How do I maximize my usefulness to others? How do I assess my strengths and weaknesses honestly and make good choices about how hard I should push myself at any given time? How do I repeat this assessment frequently and deal with the self-doubt that tries to make me push myself too hard out of guilt or shame? How do I resist the impulse to apologize constantly for what I am doing and the fact that it’s not enough?

I’ve written on this theme before. I’m sure I will write about it at intervals for the rest of my life. Two years ago I wrote this, in fact:

“I don’t want to live my life as a walking apology, but I also don’t want to become the kind of person who sees no need for regrets about how my condition and/or my shortcomings affect others.

Where is the line; where does a realistic assessment of my condition end and making excuses begin?

Could I be allowed to stop making promises, or even implied promises, that set me up for the inevitable apologies?

There’s no way for anyone else to assess, or even for me to assess reliably, the subjective amount of effort I’m making. So how can I, when unable to perform consistently, express that the thing, principle or person is still important?

Can I ever be good enough, do enough, love enough to have it mean something?”

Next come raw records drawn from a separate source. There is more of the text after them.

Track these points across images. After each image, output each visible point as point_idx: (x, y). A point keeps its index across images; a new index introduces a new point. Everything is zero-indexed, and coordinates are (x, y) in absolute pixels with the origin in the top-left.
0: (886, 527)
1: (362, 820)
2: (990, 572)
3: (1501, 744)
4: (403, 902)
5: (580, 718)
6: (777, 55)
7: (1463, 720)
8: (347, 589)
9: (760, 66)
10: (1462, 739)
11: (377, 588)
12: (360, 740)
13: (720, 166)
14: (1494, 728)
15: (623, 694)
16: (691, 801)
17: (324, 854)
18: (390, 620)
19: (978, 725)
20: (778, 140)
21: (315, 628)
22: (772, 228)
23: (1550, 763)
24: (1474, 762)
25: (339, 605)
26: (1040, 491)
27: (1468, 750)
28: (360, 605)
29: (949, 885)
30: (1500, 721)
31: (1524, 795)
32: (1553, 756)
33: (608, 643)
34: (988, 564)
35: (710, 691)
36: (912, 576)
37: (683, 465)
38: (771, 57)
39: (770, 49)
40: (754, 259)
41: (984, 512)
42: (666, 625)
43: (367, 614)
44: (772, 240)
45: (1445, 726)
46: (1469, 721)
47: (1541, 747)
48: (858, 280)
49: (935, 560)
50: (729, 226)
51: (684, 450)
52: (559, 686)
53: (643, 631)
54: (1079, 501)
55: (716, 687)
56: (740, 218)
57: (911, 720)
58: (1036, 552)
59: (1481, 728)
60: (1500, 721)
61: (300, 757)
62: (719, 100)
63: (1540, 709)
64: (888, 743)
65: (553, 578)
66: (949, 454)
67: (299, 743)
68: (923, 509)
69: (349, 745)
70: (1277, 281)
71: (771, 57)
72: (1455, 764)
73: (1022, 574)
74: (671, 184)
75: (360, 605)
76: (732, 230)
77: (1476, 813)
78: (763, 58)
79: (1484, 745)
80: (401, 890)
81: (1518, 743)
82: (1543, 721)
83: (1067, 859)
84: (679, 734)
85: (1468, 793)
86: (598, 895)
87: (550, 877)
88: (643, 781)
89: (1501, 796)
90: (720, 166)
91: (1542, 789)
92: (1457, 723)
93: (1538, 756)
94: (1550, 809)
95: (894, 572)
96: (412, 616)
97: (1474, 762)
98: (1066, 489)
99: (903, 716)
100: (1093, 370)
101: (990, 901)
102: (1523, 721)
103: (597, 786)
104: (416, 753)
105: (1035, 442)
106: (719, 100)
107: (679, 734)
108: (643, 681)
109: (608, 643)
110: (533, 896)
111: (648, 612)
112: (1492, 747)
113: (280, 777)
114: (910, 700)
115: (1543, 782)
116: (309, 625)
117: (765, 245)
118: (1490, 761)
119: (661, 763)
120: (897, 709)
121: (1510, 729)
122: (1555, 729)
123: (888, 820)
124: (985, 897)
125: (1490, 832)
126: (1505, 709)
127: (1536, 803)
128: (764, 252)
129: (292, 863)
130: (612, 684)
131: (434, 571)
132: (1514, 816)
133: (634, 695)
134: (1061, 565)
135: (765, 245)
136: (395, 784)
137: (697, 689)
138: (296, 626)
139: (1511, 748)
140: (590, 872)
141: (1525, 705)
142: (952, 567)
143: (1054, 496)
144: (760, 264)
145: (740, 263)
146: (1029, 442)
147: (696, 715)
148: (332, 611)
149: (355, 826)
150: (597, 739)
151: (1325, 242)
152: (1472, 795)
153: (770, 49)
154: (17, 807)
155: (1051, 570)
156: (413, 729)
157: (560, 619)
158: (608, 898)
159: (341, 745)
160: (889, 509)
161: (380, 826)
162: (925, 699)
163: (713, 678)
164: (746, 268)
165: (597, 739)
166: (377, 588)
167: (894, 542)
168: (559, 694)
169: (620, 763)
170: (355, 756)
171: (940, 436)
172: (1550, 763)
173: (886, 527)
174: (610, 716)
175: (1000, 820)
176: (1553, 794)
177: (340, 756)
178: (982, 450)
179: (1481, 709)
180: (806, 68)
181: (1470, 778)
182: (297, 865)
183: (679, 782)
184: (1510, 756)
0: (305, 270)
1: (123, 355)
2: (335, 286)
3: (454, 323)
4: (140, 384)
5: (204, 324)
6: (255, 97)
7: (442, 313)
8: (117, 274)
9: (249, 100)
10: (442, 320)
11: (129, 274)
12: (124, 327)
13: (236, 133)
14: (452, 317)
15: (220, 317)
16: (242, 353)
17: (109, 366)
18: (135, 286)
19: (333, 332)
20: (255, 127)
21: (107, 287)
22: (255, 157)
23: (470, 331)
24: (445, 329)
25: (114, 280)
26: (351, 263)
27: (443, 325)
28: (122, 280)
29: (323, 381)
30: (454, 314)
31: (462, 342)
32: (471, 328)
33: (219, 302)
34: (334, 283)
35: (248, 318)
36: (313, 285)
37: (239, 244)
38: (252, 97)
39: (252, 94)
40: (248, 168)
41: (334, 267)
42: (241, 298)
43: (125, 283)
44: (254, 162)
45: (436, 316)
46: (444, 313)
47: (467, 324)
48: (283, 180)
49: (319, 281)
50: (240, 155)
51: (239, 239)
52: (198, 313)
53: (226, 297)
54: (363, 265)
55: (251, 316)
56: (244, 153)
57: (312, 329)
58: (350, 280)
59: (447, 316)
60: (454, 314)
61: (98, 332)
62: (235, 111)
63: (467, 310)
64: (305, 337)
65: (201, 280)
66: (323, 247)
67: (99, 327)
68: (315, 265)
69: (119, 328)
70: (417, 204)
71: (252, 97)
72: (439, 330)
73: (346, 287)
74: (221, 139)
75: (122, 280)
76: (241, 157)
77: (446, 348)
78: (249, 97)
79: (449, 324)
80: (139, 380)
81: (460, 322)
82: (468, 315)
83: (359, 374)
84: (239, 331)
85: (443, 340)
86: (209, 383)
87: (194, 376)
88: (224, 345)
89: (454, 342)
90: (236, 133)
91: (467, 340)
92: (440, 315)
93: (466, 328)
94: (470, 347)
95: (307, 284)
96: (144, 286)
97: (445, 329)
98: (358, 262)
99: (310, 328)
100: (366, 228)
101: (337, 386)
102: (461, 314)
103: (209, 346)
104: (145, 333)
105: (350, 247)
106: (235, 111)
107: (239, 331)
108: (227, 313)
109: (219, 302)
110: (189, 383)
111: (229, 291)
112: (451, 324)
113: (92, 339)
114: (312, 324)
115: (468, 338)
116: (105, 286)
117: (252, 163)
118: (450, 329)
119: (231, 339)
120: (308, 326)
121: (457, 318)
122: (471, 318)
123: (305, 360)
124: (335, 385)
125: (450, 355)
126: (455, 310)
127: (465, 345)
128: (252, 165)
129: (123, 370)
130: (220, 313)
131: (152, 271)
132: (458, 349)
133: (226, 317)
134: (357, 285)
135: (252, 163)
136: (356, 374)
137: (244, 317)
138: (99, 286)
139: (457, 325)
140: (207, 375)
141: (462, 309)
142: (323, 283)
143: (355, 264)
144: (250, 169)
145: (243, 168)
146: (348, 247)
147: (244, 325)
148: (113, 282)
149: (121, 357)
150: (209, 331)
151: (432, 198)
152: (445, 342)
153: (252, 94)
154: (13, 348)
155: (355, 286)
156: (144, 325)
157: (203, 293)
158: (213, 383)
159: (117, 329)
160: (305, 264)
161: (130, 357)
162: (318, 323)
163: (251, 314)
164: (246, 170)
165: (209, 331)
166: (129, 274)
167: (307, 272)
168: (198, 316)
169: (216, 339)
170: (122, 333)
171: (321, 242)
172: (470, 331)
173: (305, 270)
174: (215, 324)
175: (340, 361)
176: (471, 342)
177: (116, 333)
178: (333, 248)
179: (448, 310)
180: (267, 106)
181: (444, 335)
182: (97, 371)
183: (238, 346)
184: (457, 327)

Looking that up was interesting because it really made my point: This theme recurs. It recurs because the question is always relevant in a world that needs us to do our best. It’s not going to stop recurring, and I need to meet it with honesty and humility whenever it arrives.

Poetry Speed Dating

Here’s one challenging thing about poetry readings: You have to pick something to read. Usually you have about two minutes at the mic. That’s enough to read one poem or perhaps two or three short ones. You don’t get to lay out your entire body of work like a huge tapestry to be admired.

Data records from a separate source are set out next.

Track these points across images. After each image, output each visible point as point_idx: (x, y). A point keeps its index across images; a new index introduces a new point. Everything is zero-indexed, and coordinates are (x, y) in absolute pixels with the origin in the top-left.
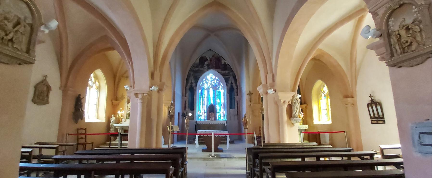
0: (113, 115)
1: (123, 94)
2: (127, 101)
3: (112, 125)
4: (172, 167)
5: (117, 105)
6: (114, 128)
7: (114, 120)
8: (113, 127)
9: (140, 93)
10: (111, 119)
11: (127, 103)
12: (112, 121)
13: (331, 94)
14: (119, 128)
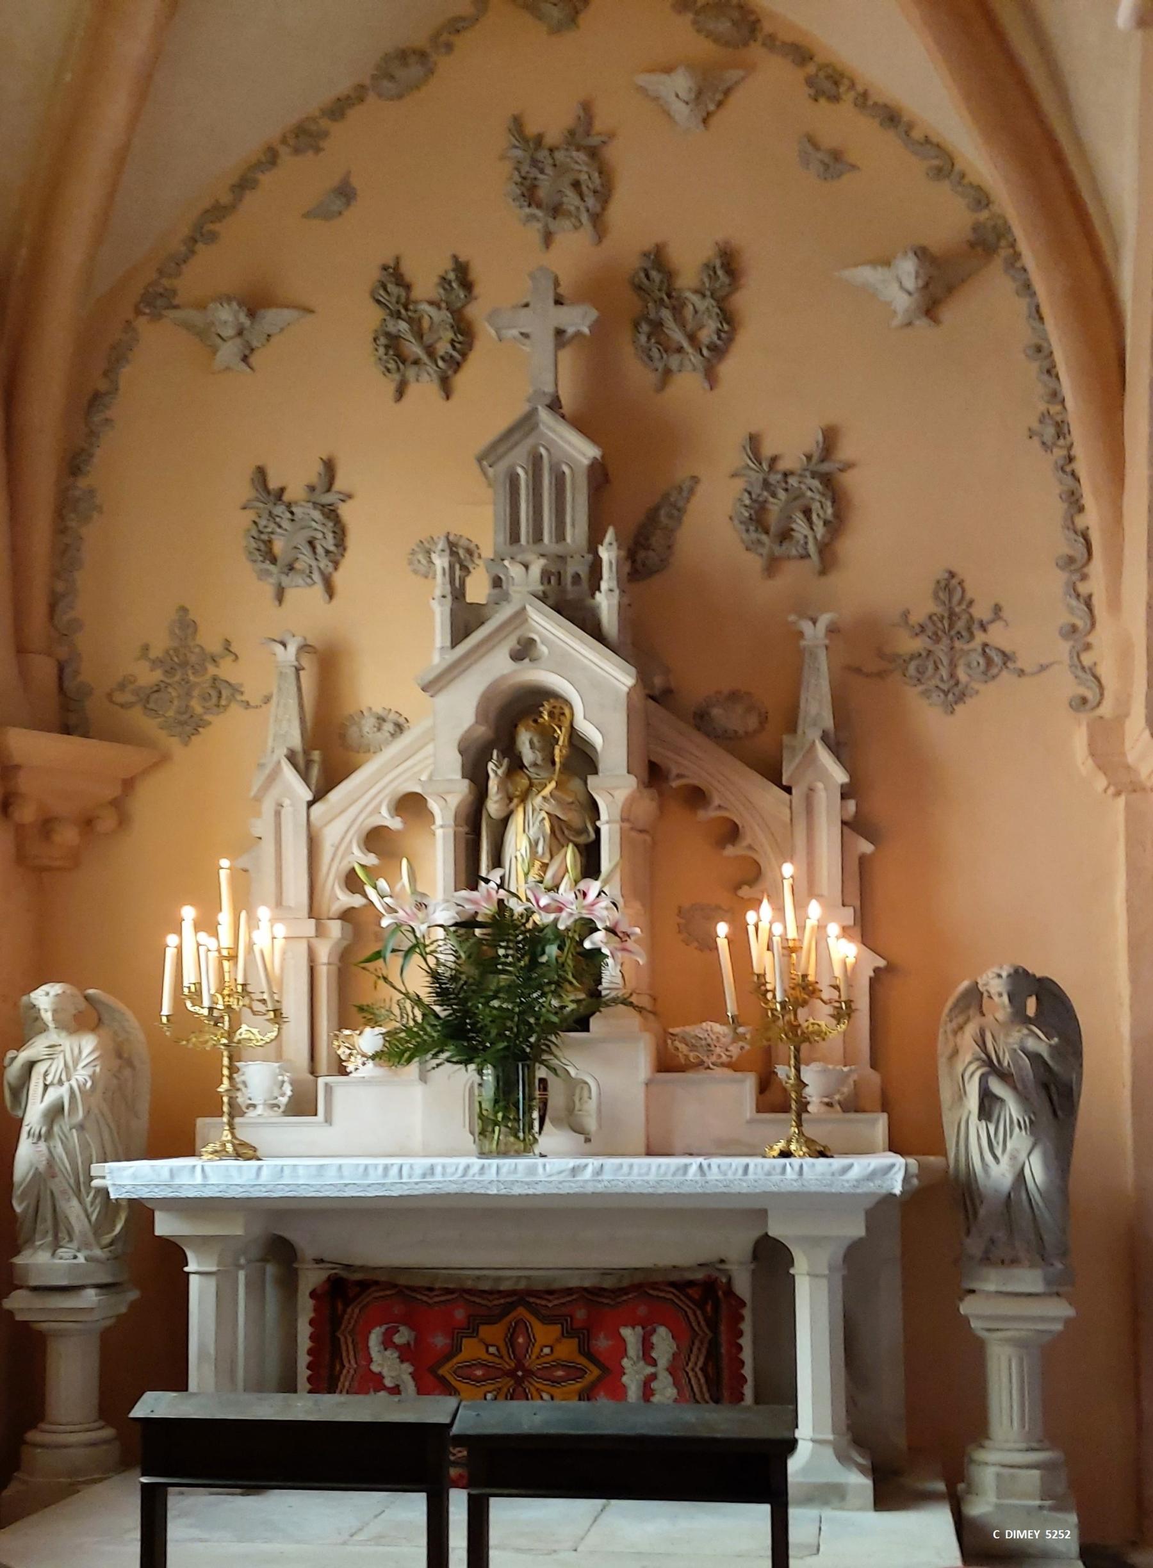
0: (45, 998)
1: (185, 625)
2: (295, 740)
3: (44, 1176)
4: (548, 701)
5: (88, 823)
6: (98, 1229)
7: (82, 1075)
8: (74, 1211)
9: (785, 927)
10: (13, 1072)
11: (289, 774)
12: (55, 1113)
13: (133, 1305)
14: (204, 1242)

Tomorrow there’s going to be a poetry reading at the gallery show that’s featuring pieces done on one of my poems. I am supposed to read that piece and one (repeat: one) other poem.

Which one?

This is a special reading, and I want to do it justice. I’m working on a draft of something I think is appropriate, but if it is not done to my satisfaction by tomorrow which poem will I choose instead?

It feels like speed dating, or like a job interview with only one question. No piece could give a stranger a full sense of who I am as a poet. This is why doing a feature was so much fun, but it may be a long time before I get to do another one of those.

I have to accept that I can’t convey all I want to convey on any given occasion. I can only leave the impression of the pieces I am able to read.

Actually, that’s not the only impression I can leave. My presence leaves an impression: my voice, my expressions, and my body language speak to a discerning eye of who I am.